## [EXERCISE REQUIREMENTS]
Print each line of the listing below verbatim, leaving out the pictures.

## [DATASET ENTRIES]
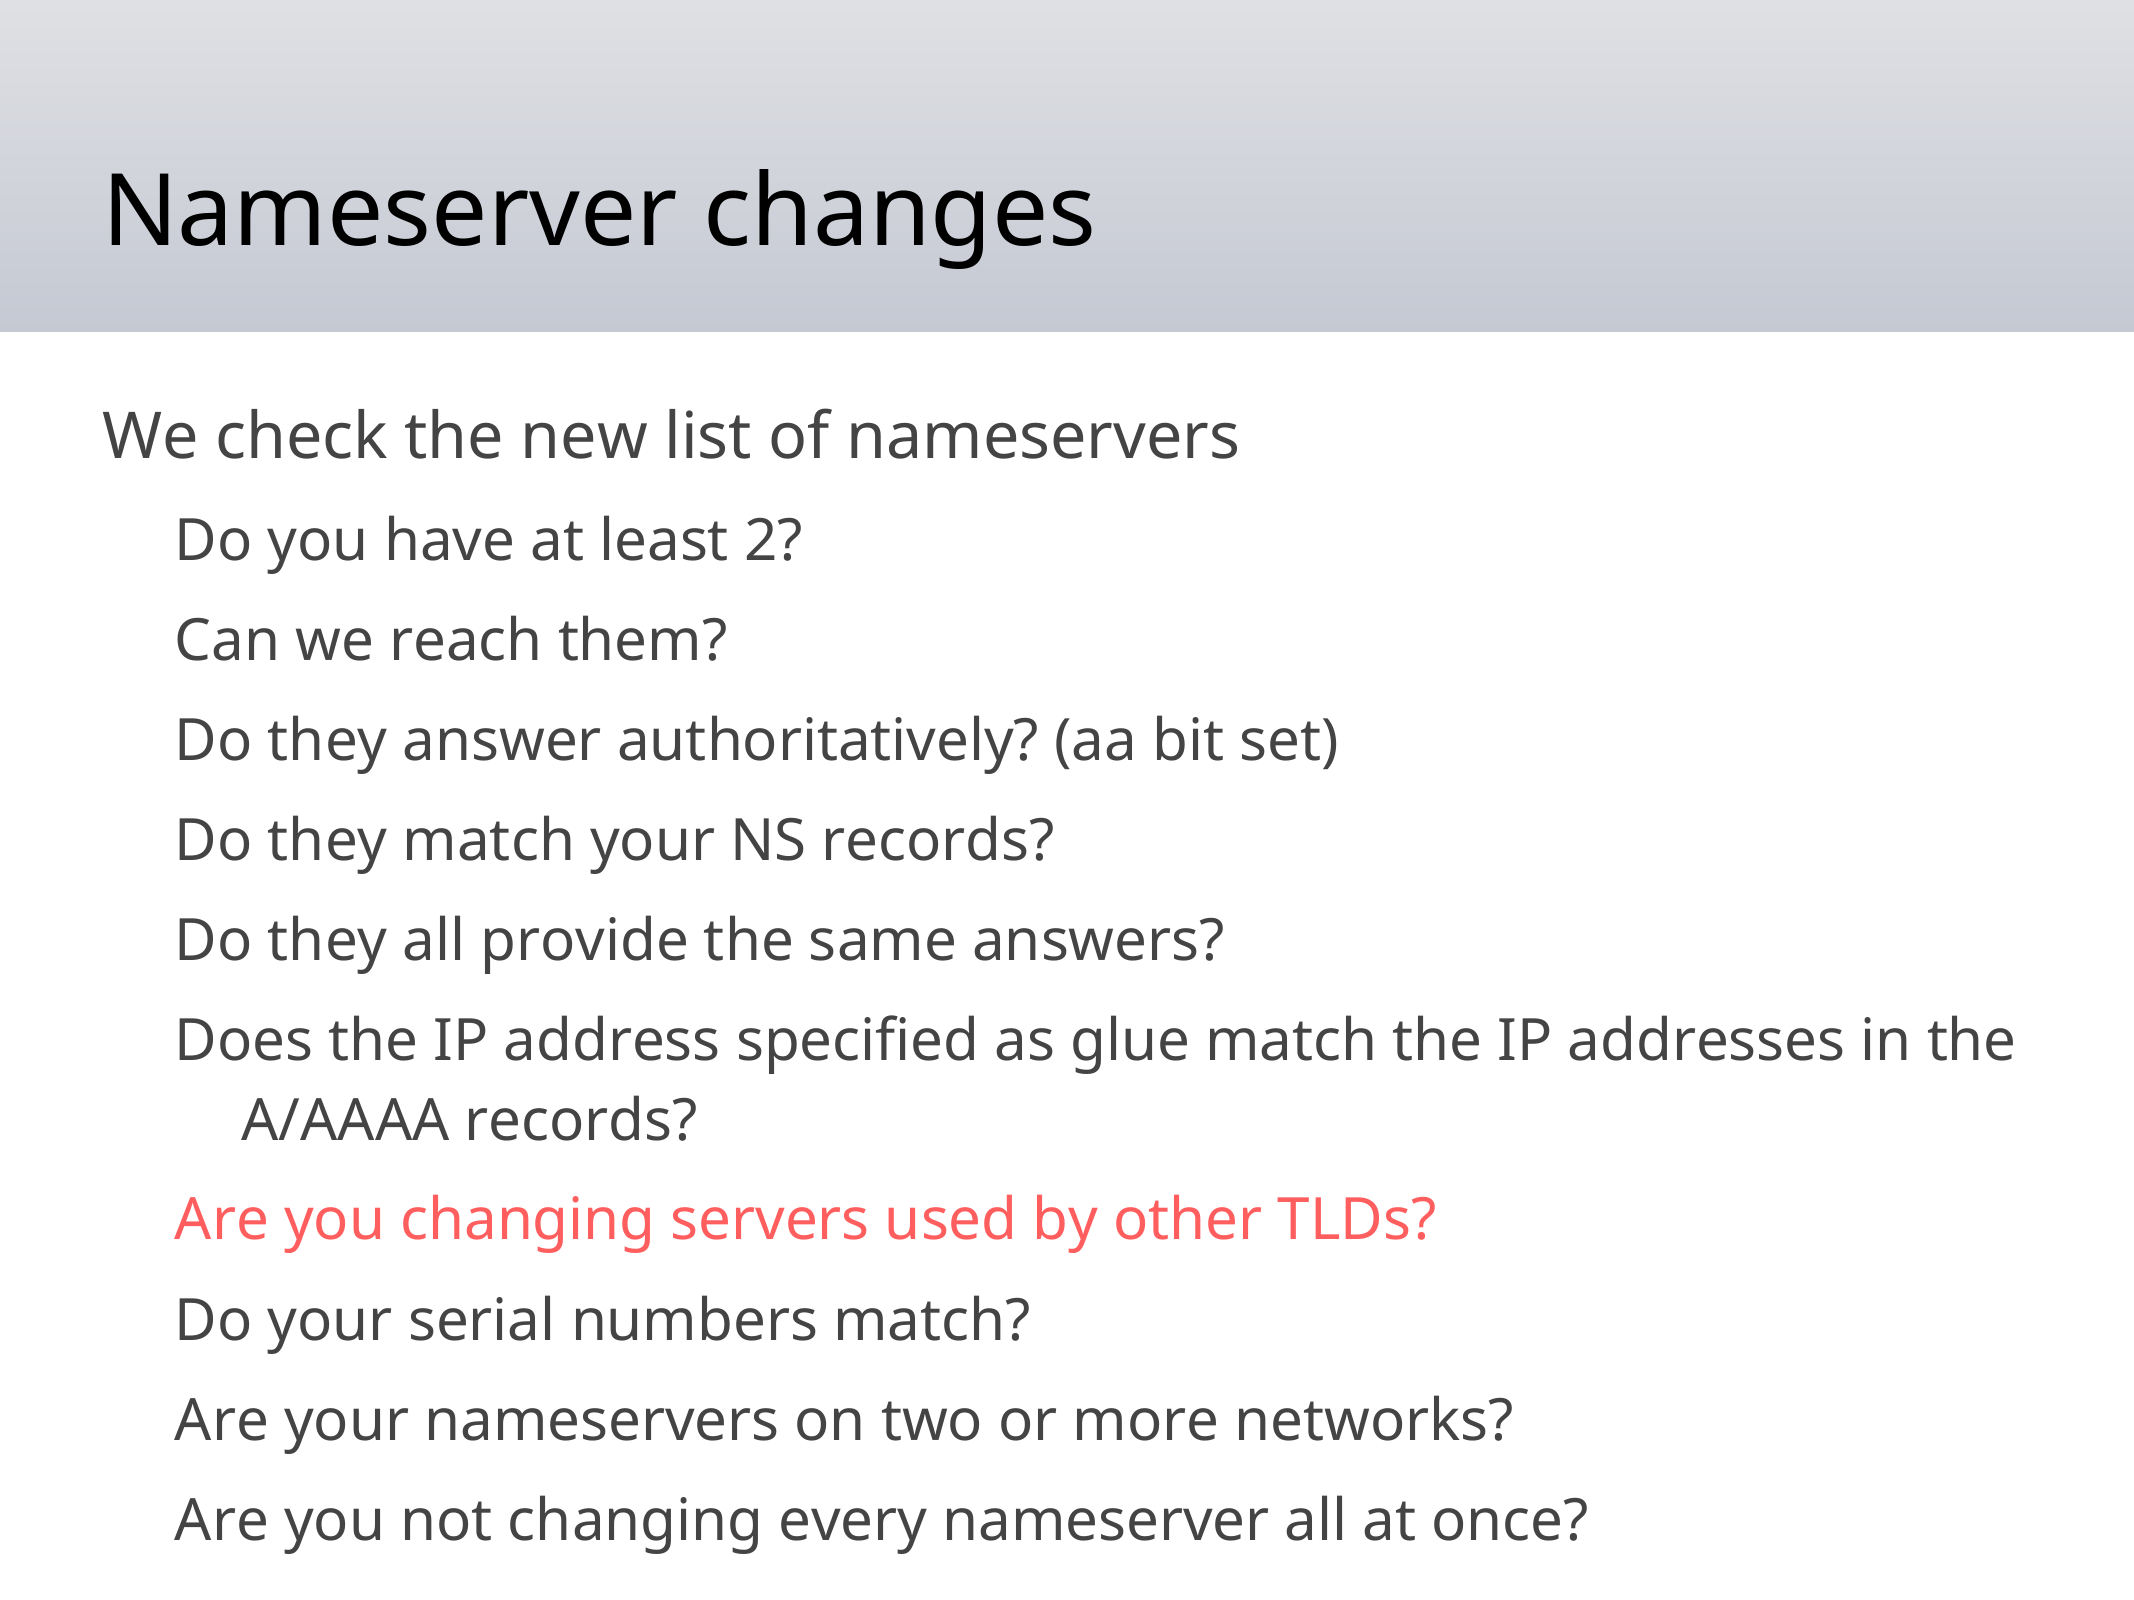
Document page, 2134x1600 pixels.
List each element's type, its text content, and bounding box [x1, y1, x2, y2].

title Nameserver changes [93, 54, 2040, 284]
list We check the new list of nameservers Do you have at least 2? Can we reach them? Do they answer authoritatively? (aa bit set) Do they match your NS records? Do they all provide the same answers? Does the IP address specified as glue match the IP addresses in the A/AAAA records? Are you changing servers used by other TLDs? Do your serial numbers match? Are your nameservers on two or more networks? Are you not changing every nameserver all at once? [93, 381, 2040, 1459]
text_box [0, 0, 2134, 332]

## [REPLY TO THE TASK]
Document page, 2134x1600 pixels.
List each element's type, its text content, and bounding box [x1, y1, x2, y2].

title Nameserver changes [93, 54, 2040, 284]
list We check the new list of nameservers Do you have at least 2? Can we reach them? Do they answer authoritatively? (aa bit set) Do they match your NS records? Do they all provide the same answers? Does the IP address specified as glue match the IP addresses in the A/AAAA records? Are you changing servers used by other TLDs? Do your serial numbers match? Are your nameservers on two or more networks? Are you not changing every nameserver all at once? [93, 381, 2040, 1459]
text_box [0, 0, 2134, 332]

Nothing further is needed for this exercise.